Tag Archives: signs in restaurants

Signs of the Times, SLR, IRL

When I was a kid, many of Stuart’s older restaurants had signs. Some locals may recall Jake’s on US1, or still today, Harry and the Natives in Hobe Sound. There are certainly others, nevertheless, there seem to be fewer restaurants with funny signs hanging on the walls than when I was a kid.

Thus it was awfully refreshing when Ed and I were at Lake Okeechobee this past Monday and I forced him to drive north, close to the rim, on the Old Conners’ Highway to J&S Fish Camp. He was hemming and hawing the whole way, thinking I didn’t know where I was going, but I did. When we finally got there, after driving about four miles north of Port Mayaca, we had a beer in the Tiki Bar, read the collection of signs, listened to an awesome old jukebox playing our favorite songs, and laughed so hard we felt like we were young again.

With all of the development in Florida right now, and 26,000,000 people expected to live here by 2030, places like this become even more wonderful.

That they are “one in a million” is just a sign of the times….

Connors Hwy: http://www.pbchistoryonline.org/page/land-boom-and-bust-conners-highway

J&S Fish Camp: http://www.jandsfishcamp.net

The following excerpt is from the Visit Florida website and tells the story the wonderful J&S Fish Camp and some of the others.

Camped Out  http://www.visitflorida.com/en-us/things-to-do/florida-fishing/circling-lake-okeechobee-fishing-camping-and-history.html

Campgrounds outnumber lodgings along Lake Okeechobee, drawing visitors outdoors. Wayne McSwain, who was raised in Belle Glade, remembers camping along the shoreline of Lake Okeechobee. “You camped along this canal, because there were a lot of trees here,” he said, pointing down from his perch atop the Herbert Hoover Dike, “and you came out here and swam every day, and water-skied… and you didn’t worry about the alligators at all.”

McSwain’s father ran the grocery store on the road to Torry Island, along the way to Slim’s Fish Camp. “It was (started by) the Corbins,” McSwain said. “A lot of people from out of town came over here for fishing.” To get to Slim’s, you cross one of the last remaining manually operated swing bridges in the United States. “I was 14 or 15 when Slim let me turn the rod to make the bridge pivot out of the way,” McSwain said. “It was fun for me, and I bet he got paid for it, too.”

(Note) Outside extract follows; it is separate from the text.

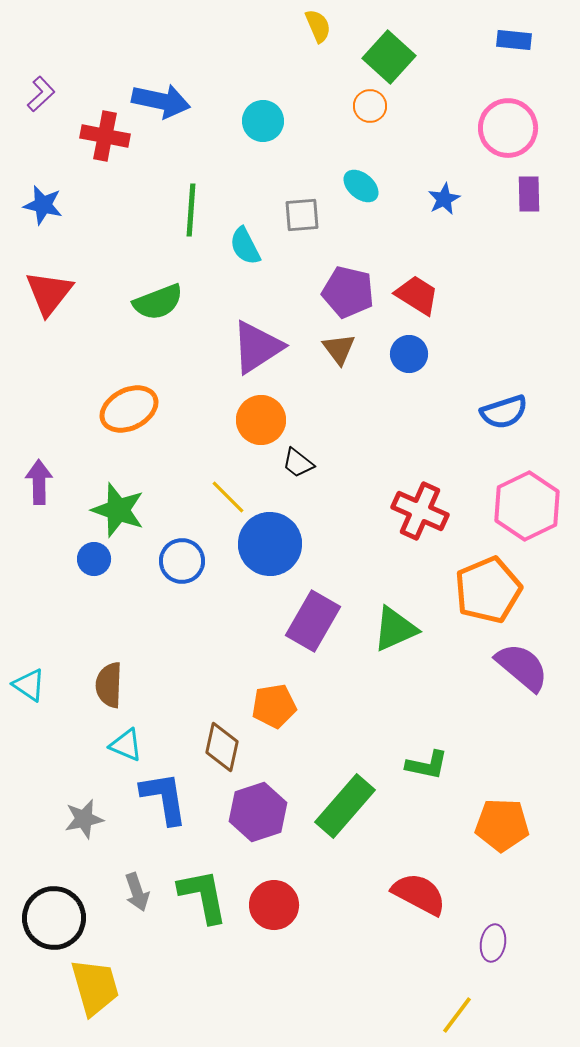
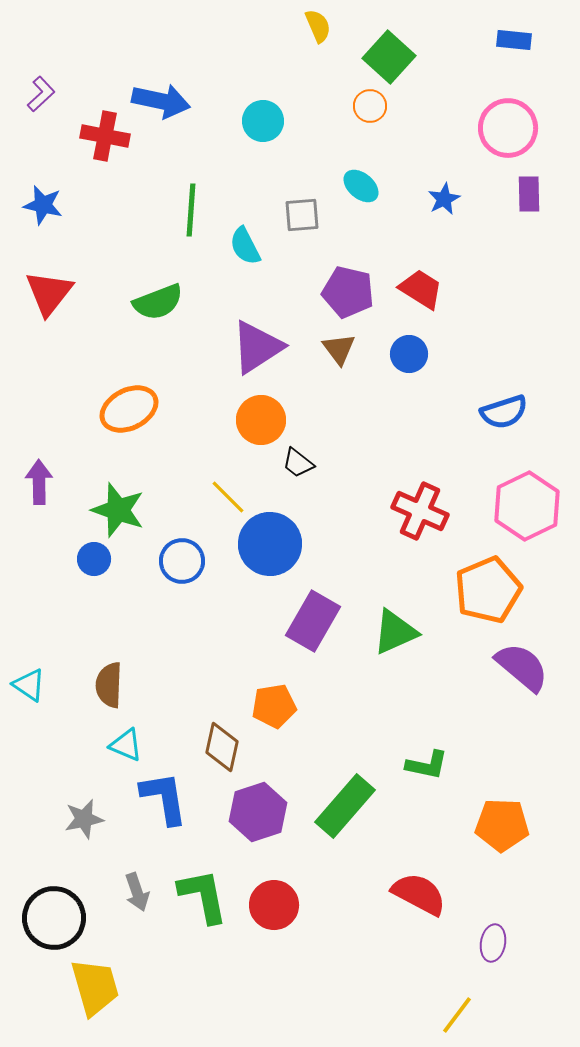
red trapezoid at (417, 295): moved 4 px right, 6 px up
green triangle at (395, 629): moved 3 px down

Camping along Lake Okeechobee has changed since McSwain’s youth. With construction of the dike, a key protective barrier given the seasonal threat of water-intensive hurricanes, away went the views and the easy access. Still, the lake draws campers all year. They settle into fish camps, bring RVs for the winter to the campgrounds lining the eastern shore and hike into primitive campsites along the Florida Trail. The one campground with a view of the blue horizon was briefly known as Pahokee State Park. “The land still belongs to the state,” said McSwain, “but they’ve leased it out to campground operators for the past 30 years or so.” It’s now Lake Okeechobee Outpost KOA with a lakefront pool and restaurant.

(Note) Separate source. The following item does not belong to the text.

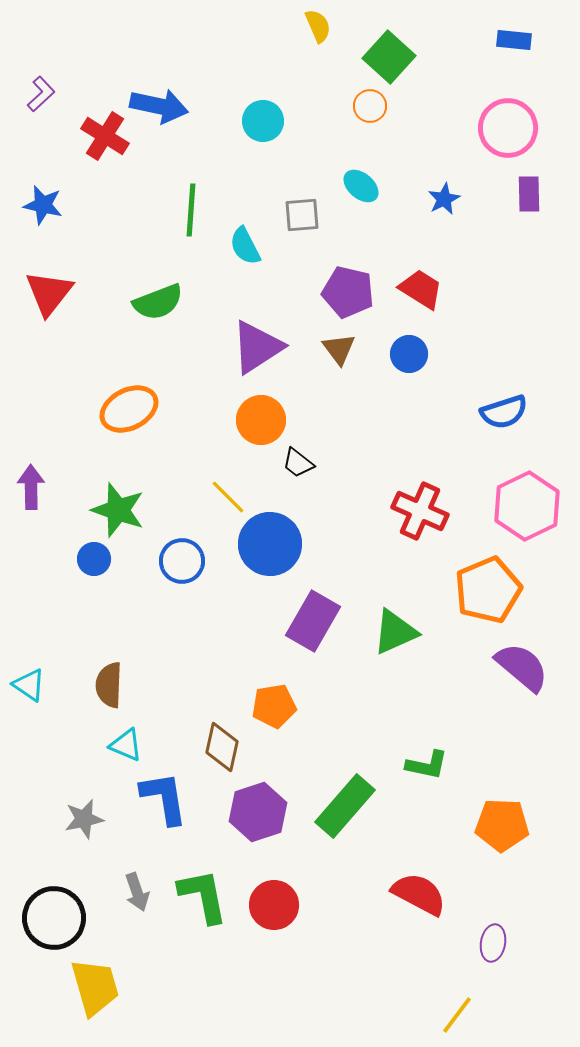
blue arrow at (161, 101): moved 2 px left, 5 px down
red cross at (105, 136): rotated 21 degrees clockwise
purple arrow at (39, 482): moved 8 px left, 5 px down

At J&S Fish Camp, regulars crowd the bar at 10 a.m. “We know we’re the oldest fish camp around the lake,” said manager Ted Miller. “The cabins were built for the people who worked building the dike.” For the price of “a beer and a stay in a cabin,” the murals of alligators and lakeshore came from an artist’s brush, and the 1930s cabins took on tropical hues. Lake levels affect business dramatically. “When the locks are open,” said Miller, “we have fishermen come in for boiled peanuts and a beer and to have a look.”